If your attorney withdraws from representing you and there remain outstanding fees due, your attorney will be granted permission to request that an Order be entered against you or your spouse for the payment of the attorney's fees and costs. This same rule would apply if you failed or refused to pay your attorney's fees and costs as billed to you. If a fee contest is heard before the Court, you have the right to be represented by an attorney or you can represent yourself at that hearing. The Court, after granting an opportunity to hear testimony from you and your attorney, will establish the appropriate amount of fees to be paid, if any.

In addition to seeking new counsel, if you believe that your attorney has acted inappropriately during the period of time in which he or she represented you, you may file a complaint with the disciplinary commission that has been established by your state. This disciplinary commission is usually under the control of the supreme court of the state in which you reside. If you are unable to obtain information regarding the filing of the complaint against your attorney, you should contact the American Bar Association or the state or local bar association in your area.
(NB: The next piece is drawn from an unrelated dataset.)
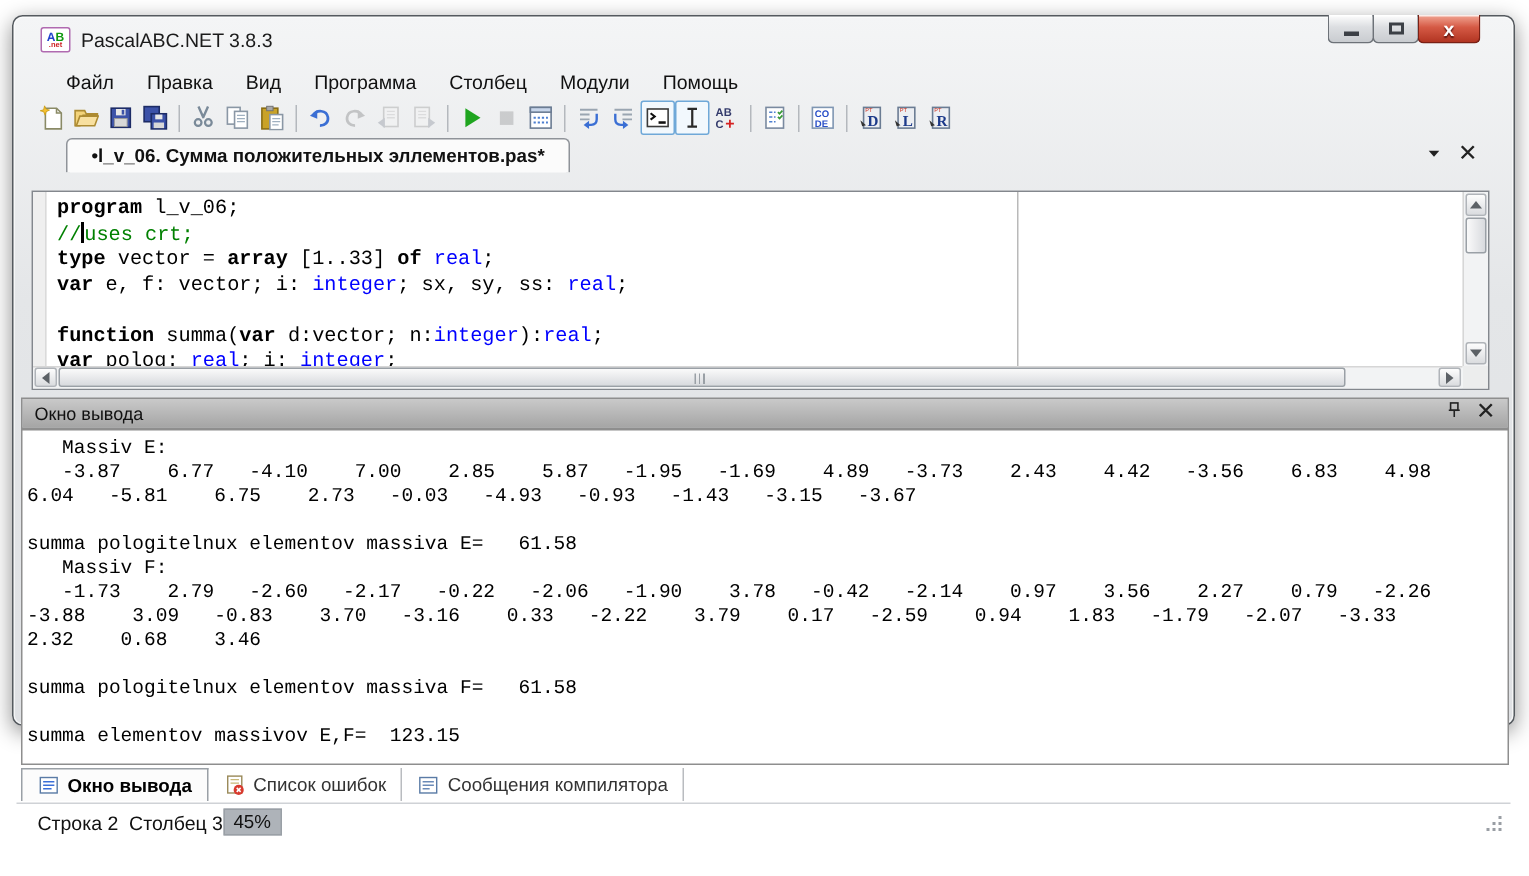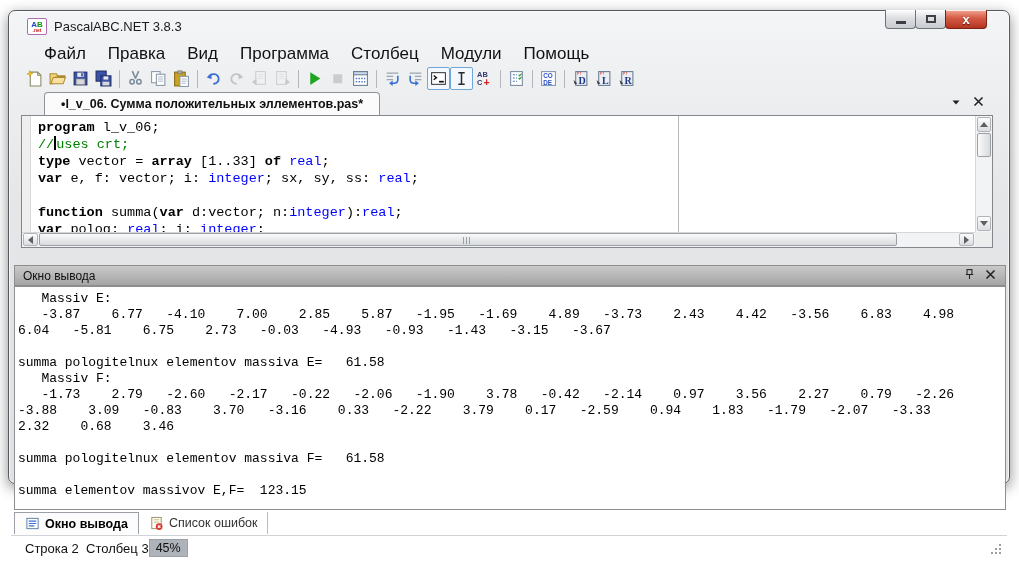"Файл" .menu-item { font-size: 17px -> 13px }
If you believe that your attorney engaged in inappropriate conduct or failed to take appropriate steps to protect your rights during the divorce process, then you may be eligible for a monetary award if you have suffered financial loss. However, the monetary award would have to be obtained through the filing of a legal malpractice case against your attorney. A legal malpractice case would be a separate lawsuit and should be addressed with an attorney who handles legal malpractice cases. You will not be able to obtain a monetary reward if you file a complaint against your attorney with the local disciplinary board or commission.
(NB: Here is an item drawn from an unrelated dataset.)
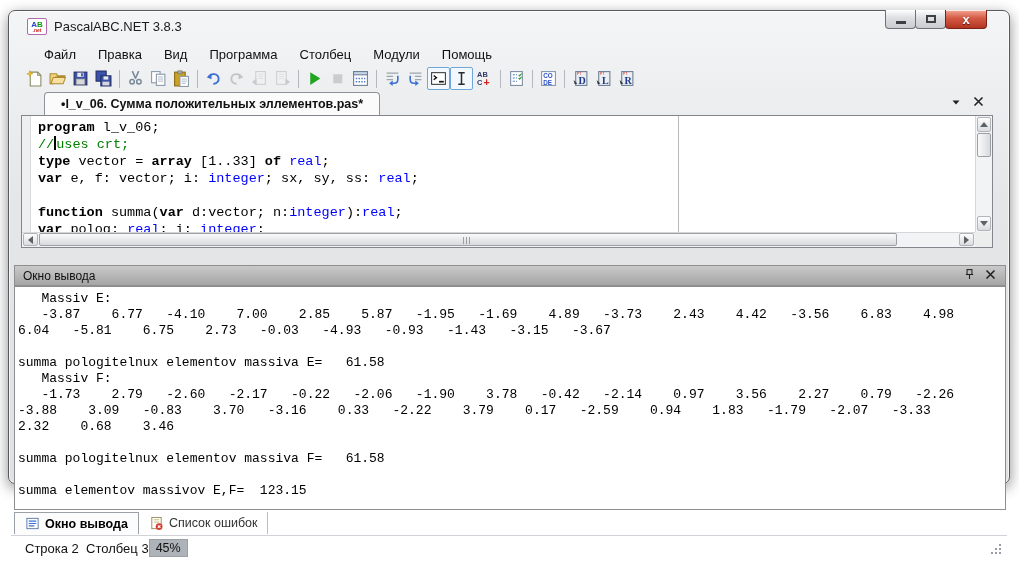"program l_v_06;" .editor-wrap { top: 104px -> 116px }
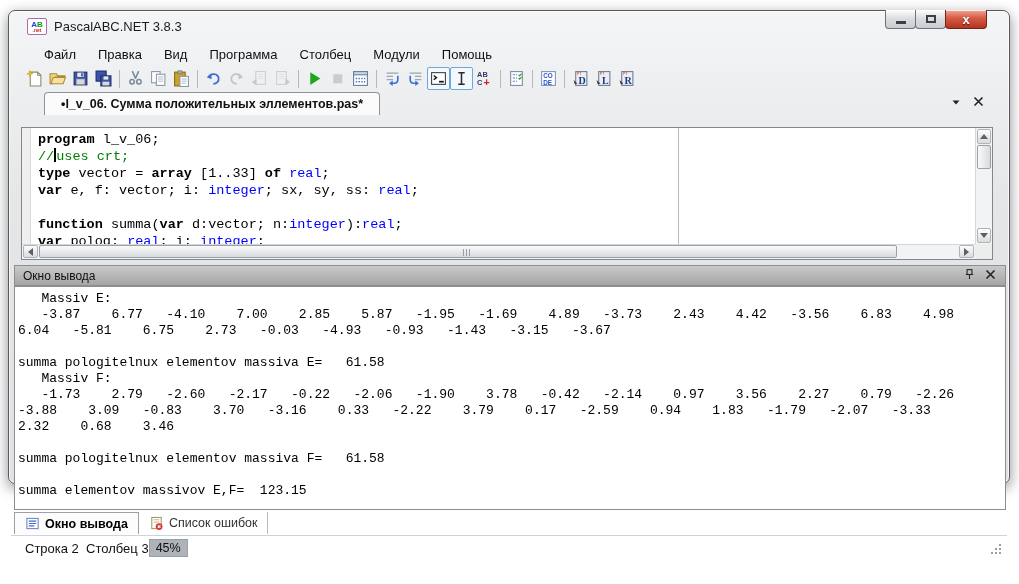"Сообщения компилятора" div.btab { html: none -> <div> <span> <svg> <rect></rect> <path></path> </svg> </span> <span>Сообщения компилятора</span> </div> }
Overall, in dealing with your attorney, you must keep in mind the emotional state under which you are making decisions. You should be careful to listen to the advice of your attorney and follow it to the best of your ability. Your attorney is an advocate on your behalf who will work with you to move forward to a resolution that is in your best interest. Your own common sense and the advice of your attorney will give you ample guidance to get you through the legal process of divorce.

In many instances, people decide to represent themselves in their divorces. In fact, some states have created simple procedures to allow spouses with uncontested cases that do not involve children or substantial assets to obtain a divorce quickly and inexpensively. Some people seeking a divorce decide to let their spouse choose an attorney and then represent themself in the proceeding without an attorney. This is generally acceptable. However, two items must be considered before making this decision. First, the courts will generally hold a person representing himself or herself to the same standard as any attorney practicing before the Court. Secondly, while you may believe your case is simple and straightforward, there may be issues that should be addressed that you have not considered or on which you need specific legal advice. Especially in cases involving children or a long term-marriage, an attorney should be seriously considered.

One barrier at this stage is the cost of hiring an attorney. In general, attorneys require a retainer, which is payment of a certain sum prior to commencing representation. If you cannot afford to hire an attorney, you should obtain the names of attorneys or agencies that offer free or low-cost legal services. Your state's bar association should be able to provide you with this information.